Taking on the miffed evil this time around is talented British actress Andrea Riseborough, playing a cop who wants to take the ghouls down.
Having to deal with the loss of her husband, Detective Muldoon (Riseborough) decides that a fresh start would do both herself and her young son the world of good, which leads them to the town of Cross River.
She doesn’t have much time to settle in however, as she is soon out on a murder case with her new partner Goodman (Demián Bichir), with a body found in a car that had crashed off the beaten track.
When they learn of who it is, Goodman reacts badly; it turns out the woman lived in a house where some bad things had already happened, that Goodman is all too familiar with. The house in question is 44 Reyburn Drive, and it’s where Goodman’s previous partner was driven mad with what he witnessed.
With Muldoon pretty much running the investigation on her own, she uncovers that quite a number of different residents of the property in recent years, have met with suspicious deaths. Little does she know that the very fact that she’s stepped inside of it herself has put her own life in danger.
It’s been some time since the last rather forgettable outing for this franchise on US soil, with the release of The Grudge 3 some 11 years ago, so it’s no surprise that this one is a reboot of the series.
It would have been a fairly run of the mill entry too, if it wasn’t for fresh director Nicolas Pesce being at the helm. It’s his first big film since his impressive indie flick Piercing, and his contribution certainly elevates the material.
There is quite a bit of jumping back and forth in the timeline, which could have easily become disorientating, but Pesce keeps a steady hand on it at all times. He also creates a strong mood to the piece that certainly makes it suitably eerie.
He also corrals together a fine cast, getting a good performance from Riseborough, as well as the likes of Betty Gilpin, John Cho and Jackie Weaver.
Possibly its biggest problem however, which could also address the franchise as a whole, is the wishy-washy evil element. As it’s this faceless entity that presents itself in the form of dead humans, it doesn’t feel all that tangible. It pops up in various guises, that waters down its fearful impact; evil works best when it has a ‘face’ we can recognise, as the likes of Freddy, Jason and Michael Myers all testify too. But without having a recognisable face of its own, it makes it more difficult to distinguish what the evil is exactly.
Bichir’s contribution is also somewhat redundant. His character’s involvement is minimal at best, offering very little by way of support to Muldoon, which begs the question, why is he there in the first place?
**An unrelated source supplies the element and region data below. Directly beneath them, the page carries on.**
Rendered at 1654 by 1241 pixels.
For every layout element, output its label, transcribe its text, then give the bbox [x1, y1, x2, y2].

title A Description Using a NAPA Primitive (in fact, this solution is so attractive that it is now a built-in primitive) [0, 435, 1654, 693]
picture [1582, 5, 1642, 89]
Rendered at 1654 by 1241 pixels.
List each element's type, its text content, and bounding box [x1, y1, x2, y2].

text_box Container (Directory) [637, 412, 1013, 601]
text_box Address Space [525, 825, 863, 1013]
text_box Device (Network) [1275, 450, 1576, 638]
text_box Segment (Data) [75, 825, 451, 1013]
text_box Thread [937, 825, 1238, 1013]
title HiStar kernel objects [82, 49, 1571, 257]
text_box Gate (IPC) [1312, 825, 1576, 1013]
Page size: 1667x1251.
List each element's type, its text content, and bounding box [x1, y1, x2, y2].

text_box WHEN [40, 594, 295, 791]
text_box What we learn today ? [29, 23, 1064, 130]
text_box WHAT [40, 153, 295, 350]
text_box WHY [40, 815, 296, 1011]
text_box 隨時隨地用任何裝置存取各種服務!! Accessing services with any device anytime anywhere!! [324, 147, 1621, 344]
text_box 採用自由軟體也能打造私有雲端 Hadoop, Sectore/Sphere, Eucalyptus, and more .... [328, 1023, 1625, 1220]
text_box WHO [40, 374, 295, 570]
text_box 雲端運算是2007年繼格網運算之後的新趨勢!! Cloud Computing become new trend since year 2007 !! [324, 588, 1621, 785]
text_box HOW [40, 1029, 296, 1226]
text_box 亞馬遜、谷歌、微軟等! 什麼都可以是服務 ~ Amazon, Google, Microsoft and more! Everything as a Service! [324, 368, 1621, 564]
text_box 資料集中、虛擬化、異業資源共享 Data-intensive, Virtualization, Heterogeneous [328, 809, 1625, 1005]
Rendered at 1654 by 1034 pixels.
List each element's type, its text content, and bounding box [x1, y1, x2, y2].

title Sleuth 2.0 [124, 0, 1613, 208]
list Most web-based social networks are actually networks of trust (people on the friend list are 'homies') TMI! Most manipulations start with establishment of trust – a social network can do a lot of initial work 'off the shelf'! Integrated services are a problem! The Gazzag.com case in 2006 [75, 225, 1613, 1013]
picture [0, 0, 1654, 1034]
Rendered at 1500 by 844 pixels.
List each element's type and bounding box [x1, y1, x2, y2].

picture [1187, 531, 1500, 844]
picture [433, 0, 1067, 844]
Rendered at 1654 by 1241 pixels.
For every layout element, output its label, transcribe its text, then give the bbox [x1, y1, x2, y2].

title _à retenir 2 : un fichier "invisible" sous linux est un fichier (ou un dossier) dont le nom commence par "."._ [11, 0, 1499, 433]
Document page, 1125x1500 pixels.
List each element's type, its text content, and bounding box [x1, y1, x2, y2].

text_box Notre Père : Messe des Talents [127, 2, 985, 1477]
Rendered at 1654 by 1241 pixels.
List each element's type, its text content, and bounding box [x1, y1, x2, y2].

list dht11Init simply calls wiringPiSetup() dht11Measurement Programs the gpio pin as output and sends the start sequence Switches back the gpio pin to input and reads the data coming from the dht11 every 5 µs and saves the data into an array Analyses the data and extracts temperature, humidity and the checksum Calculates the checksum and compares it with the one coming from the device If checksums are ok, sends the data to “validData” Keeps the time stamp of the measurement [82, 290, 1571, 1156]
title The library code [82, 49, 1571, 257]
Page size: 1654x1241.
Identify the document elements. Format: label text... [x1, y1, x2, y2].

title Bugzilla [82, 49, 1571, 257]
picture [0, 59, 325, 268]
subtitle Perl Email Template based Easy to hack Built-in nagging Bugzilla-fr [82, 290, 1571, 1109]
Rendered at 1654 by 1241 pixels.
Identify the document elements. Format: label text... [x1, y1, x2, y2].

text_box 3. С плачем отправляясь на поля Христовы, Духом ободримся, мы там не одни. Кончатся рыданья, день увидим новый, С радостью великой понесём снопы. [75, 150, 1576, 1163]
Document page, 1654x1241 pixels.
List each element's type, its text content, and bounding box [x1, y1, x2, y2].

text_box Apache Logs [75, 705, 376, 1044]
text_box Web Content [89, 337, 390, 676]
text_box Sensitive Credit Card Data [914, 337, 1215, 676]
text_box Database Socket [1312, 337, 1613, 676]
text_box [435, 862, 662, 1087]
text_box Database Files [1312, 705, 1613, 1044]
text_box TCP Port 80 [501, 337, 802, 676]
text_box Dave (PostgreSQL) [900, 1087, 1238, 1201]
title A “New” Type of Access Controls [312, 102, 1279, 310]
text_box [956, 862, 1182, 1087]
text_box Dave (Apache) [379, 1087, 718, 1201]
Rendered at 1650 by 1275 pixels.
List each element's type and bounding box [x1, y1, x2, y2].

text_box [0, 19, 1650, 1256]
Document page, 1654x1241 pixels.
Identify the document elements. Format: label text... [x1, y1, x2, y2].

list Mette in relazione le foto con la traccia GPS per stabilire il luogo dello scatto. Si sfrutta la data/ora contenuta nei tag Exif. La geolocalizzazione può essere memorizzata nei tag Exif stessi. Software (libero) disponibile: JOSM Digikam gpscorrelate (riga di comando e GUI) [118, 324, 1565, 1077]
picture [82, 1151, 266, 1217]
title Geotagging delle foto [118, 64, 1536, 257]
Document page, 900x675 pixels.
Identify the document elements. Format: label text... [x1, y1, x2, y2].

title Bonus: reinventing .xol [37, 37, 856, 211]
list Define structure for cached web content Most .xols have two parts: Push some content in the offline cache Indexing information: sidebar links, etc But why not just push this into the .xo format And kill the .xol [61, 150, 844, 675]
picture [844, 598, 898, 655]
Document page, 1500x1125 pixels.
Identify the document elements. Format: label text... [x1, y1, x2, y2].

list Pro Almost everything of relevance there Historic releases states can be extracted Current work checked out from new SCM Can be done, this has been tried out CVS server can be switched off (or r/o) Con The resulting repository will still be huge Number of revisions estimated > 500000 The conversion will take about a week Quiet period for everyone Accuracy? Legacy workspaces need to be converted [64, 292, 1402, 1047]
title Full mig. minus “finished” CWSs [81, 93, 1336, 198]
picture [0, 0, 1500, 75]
Where it does work is as a sort of allegory for mental health issues; the characters who suffer from this invisible ‘curse’, are all isolated, suffering alone, struggling with the distorted reality confronting them..
It’s an adequate showcase for Pesce, but he’s certainly a talent that should go on to bigger and better things. His film clearly punches above its weight, delivering more than the rather humdrum material here deserves. But it does kind of feel that the franchise as a whole has run its course, and perhaps its finally time to let this grudge go for good.